In 2014 the centre was opened by the Fianna Fáil politician Eamon Ó Cuív, a strong supporter of rural community self-help projects.

“Now the Top of the Rock is once again a meeting place of joy, activity, laughter and reflection”, says Ross.

There are lessons for the often joyless and unreflecting society that is Northern Ireland in this story of strong and harmonious rural communities and successful local tourism in the southwest.
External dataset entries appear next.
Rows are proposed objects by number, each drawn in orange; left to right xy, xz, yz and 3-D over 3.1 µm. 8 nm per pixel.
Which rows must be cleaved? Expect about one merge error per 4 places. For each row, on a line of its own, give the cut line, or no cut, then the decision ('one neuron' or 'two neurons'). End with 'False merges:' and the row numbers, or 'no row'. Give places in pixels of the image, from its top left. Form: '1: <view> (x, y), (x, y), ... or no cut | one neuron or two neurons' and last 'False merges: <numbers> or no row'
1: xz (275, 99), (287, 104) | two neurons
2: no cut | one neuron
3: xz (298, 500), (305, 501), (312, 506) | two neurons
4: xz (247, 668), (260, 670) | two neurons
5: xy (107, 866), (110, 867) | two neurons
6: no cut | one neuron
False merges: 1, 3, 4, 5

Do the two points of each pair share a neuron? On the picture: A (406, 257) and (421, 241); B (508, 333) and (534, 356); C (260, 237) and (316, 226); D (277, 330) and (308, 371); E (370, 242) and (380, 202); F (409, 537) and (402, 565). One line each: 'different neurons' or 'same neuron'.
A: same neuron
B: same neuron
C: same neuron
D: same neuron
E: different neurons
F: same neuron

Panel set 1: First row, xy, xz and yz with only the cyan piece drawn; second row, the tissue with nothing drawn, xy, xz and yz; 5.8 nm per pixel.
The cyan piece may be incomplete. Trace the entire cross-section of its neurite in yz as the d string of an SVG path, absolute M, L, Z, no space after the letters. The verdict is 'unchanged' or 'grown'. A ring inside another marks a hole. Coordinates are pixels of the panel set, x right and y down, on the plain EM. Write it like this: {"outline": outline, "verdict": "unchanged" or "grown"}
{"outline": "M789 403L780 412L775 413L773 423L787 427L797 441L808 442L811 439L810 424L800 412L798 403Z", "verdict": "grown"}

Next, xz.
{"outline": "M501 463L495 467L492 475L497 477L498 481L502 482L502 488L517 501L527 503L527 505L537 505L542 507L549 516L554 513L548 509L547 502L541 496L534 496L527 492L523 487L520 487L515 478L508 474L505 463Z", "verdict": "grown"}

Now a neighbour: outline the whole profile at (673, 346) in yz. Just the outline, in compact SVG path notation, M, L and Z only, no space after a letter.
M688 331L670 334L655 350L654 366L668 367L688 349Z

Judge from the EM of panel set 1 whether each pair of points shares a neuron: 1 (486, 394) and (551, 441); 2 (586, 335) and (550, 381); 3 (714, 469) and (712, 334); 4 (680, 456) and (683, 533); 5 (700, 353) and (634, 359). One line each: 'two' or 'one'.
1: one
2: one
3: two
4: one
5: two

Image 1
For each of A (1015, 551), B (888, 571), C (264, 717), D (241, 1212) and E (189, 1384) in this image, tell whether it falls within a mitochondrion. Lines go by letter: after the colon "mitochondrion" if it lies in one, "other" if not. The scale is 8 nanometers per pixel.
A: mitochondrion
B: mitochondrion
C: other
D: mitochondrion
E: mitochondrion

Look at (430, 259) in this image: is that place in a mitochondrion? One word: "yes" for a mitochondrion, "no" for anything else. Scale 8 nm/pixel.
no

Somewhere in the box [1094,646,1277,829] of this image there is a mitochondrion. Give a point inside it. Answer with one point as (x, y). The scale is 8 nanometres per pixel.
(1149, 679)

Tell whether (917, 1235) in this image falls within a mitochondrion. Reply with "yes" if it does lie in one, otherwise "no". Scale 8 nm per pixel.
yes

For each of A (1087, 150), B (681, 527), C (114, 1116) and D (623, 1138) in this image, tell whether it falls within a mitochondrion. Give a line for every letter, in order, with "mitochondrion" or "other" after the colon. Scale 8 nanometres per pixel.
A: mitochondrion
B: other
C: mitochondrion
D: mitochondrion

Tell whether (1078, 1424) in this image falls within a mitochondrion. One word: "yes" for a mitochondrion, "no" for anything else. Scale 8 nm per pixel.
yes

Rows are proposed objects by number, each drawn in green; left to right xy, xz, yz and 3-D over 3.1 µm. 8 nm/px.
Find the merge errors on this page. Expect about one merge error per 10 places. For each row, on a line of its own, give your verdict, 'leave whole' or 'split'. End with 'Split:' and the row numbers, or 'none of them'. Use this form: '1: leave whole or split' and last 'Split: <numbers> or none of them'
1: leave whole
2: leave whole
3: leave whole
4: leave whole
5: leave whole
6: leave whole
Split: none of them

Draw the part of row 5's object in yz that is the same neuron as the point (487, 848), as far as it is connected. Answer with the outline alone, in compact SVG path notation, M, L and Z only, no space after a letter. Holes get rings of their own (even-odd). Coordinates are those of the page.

If I had my way, I would bring hundreds of Northern Protestants, conservatives and evangelicals (along with their Catholic neighbours, of course) to spend their holidays in Drimoleague and Kealkill and Gougane Barra, so that they can rediscover the delight and revelation of their Irish Christian heritage: the pre-Reformation tradition of saints and solitude and powerful communion with God that once made Celtic Christianity such a light to the world. And so they can see how West Cork Protestants like David and Elizabeth Ross live in a spirit of enterprise, mutual love of place and communal harmony with their Catholic neighbours.

"West Cork is a very open society", says this 58-year-old evangelical Christian farmer and tourism entrepreneur extraordinaire.

For when you strip away the anti-Catholicism of the Orange Order and the marching bands, evangelical Christianity is the best and most enduring element at the heart of Northern Protestant culture. It also thrives in the new, open Republic of Ireland. More of the North’s Protestants should come down and visit the magical seascapes and mountains of West Cork, meet its lovely people, attend Sunday worship at Bantry Christian Fellowship (or perhaps Drimoleague Methodist Church) and learn that for themselves. They could even join the Rosses’ Contemplative Pilgrim Walks to Gougane Barra every April and August, which attract people from all over Ireland and abroad.